Note that a path consists of multiple edges connected end-to-end, and it may visit the same vertex multiple times. The length of a path is the number of edges it contains.

For example: in the figure below, $v_2 \rightarrow v_3 \rightarrow v_1 \rightarrow v_2$ is a monotonically increasing path because the weights of the edges are $1, 2, 4$. The length of this path is $3$. Furthermore, you can verify that the length of any monotonically increasing path in the figure below does not exceed $3$.

The following conclusion indicates that in certain graphs, there always exists a relatively long monotonically increasing path:

Conclusion: Suppose a weighted undirected graph $G$ has $100$ vertices and $1000$ edges, and all edge weights are distinct. Then, there must exist a monotonically increasing path in $G$ with a length of at least $20$.

Proof: Assume there is an explorer at each vertex. We enumerate all edges in increasing order of their weights, and each time we swap the positions of the explorers at the endpoints of the current edge. It can be seen that each explorer traverses a monotonically increasing path. Additionally, since there are $100$ explorers and they take a total of $2000$ steps, at least one person must have taken $20$ steps. Q.E.D.

Now, our problem is:

Given a complete graph $G$ with an even number of vertices $N$.

Your task is to assign a distinct weight to each edge such that the length of the longest monotonically increasing path is minimized.

Input

The input consists of a single line containing a positive even integer $N$.

Output

Output a permutation of the integers from $1$ to $\frac{N(N-1)}{2}$, separated by spaces or newlines.

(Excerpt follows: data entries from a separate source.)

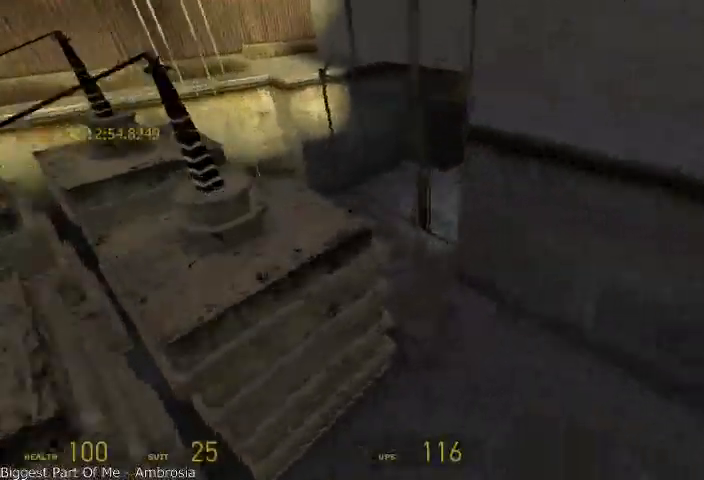
{"keys": ["w"], "mouse": [], "events": [[42, "d", "up"], [125, "alt", "down"], [167, "a", "down"], [250, "mouse_wheel_up", "up"], [292, "a", "up"], [458, "alt", "up"]]}
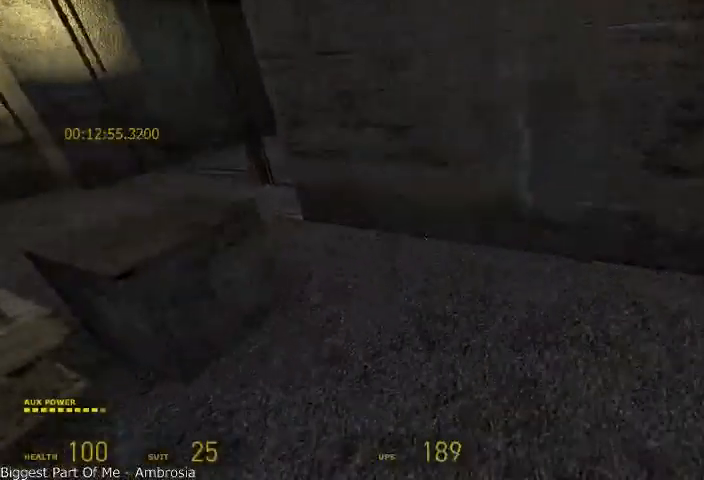
{"keys": ["a"], "mouse": ["wheel_up"], "events": [[83, "mouse_wheel_up", "down"], [250, "a", "down"], [292, "w", "up"]]}
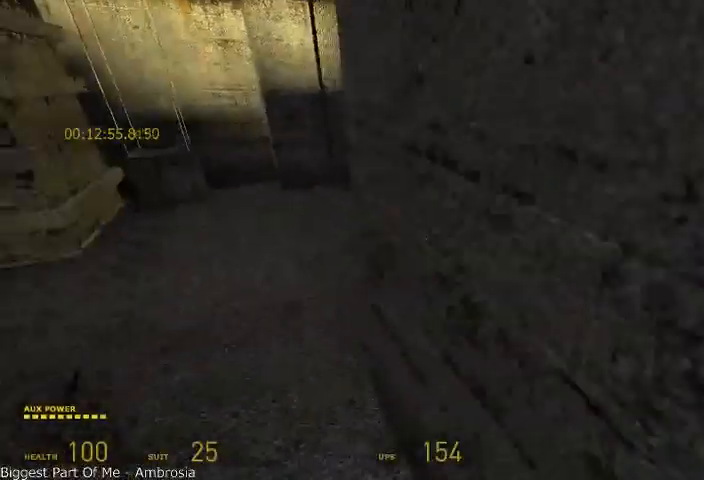
{"keys": ["w"], "mouse": [], "events": [[125, "w", "down"], [208, "mouse_wheel_up", "up"], [458, "a", "up"]]}
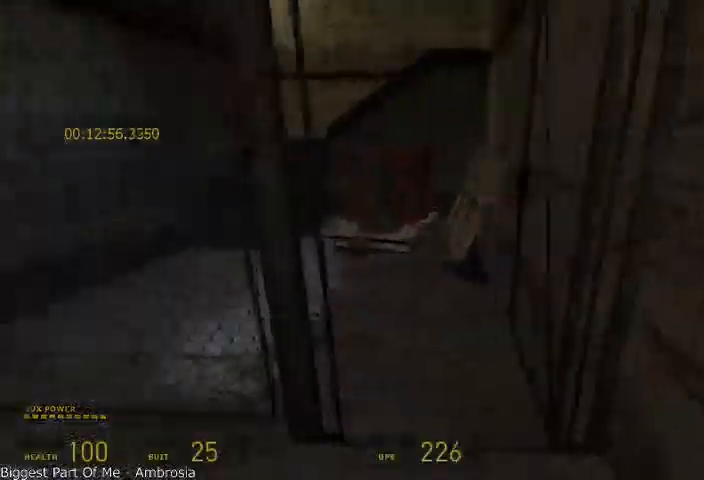
{"keys": ["a", "w"], "mouse": [], "events": [[83, "d", "down"], [333, "a", "down"], [333, "d", "up"]]}
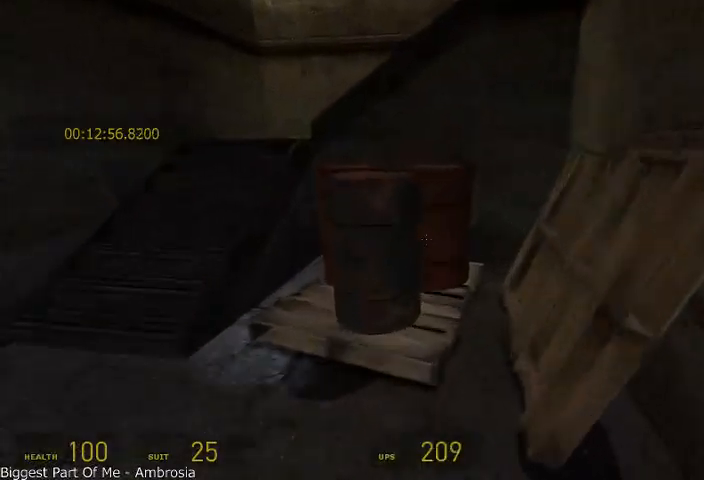
{"keys": ["a", "w"], "mouse": [], "events": [[208, "r", "down"], [208, "w", "up"], [333, "r", "up"], [417, "w", "down"]]}
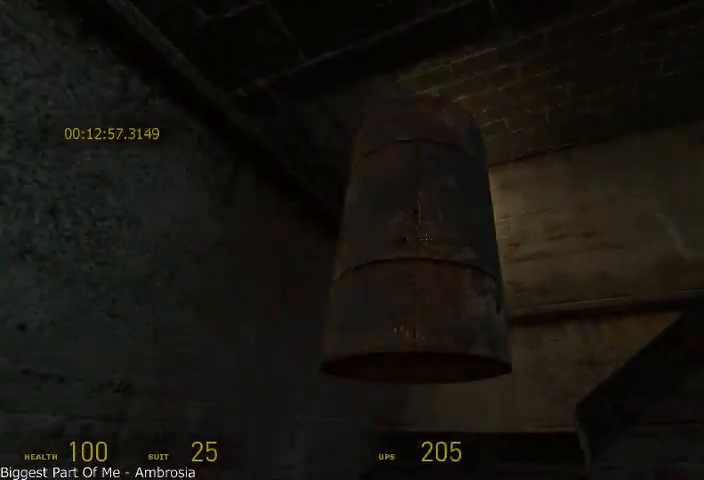
{"keys": ["w"], "mouse": ["wheel_up"], "events": [[42, "a", "up"], [458, "mouse_wheel_up", "down"]]}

The first number represents the weight assigned to edge $(1,2)$; the second number is the weight for $(1,3)$, ..., the $N$-th number is the weight for $(1,N)$; then the weights for $(2,3)$, $(2,4)$, ..., $(2,N)$; then the weights for $(3,4)$ to $(3,N)$; and so on; finally, the weight for $(N-1,N)$.

Examples

Input 1

4

Output 1

4 6 2
3 1
5

Input 2

6

Output 2

12 8 15 3 5
6 7 1 13
10 14 11
4 2
9

Subtasks

For $20\%$ of the data, $2 \leq N \leq 20$;

For $50\%$ of the data, $2 \leq N \leq 100$;

For $100\%$ of the data, $2 \leq N \leq 500$.

In addition to the specific characteristics of different test cases, you may also receive partial points for each test case. If your program terminates correctly and outputs in the specified format, we will score it as follows:

Let $A$ be the length of the longest monotonically increasing path in your graph, and $B$ be the length of the optimal answer.

If $A=B$, you will receive $10$ points;

If $B < A < 2B$, you will receive $3$ points;

If $A \geq 2B$, you will receive $0$ points.

Note

This problem provides an additional file named daydayup.tab.

This file contains $50$ tables. Each of these tables satisfies a very special property.

You may examine these tables. If they are helpful to you, you can read this file in your program.

Of course, you have another option, which is to ignore this file entirely. Even so, you can still solve this problem.

During evaluation, this file will be in the same directory as your program, just like the input file, and its filename will not change.

Please note: Do not paste this file directly into your code or store it as a large constant table, otherwise your code length may exceed the competition's code length limit and will not be evaluated.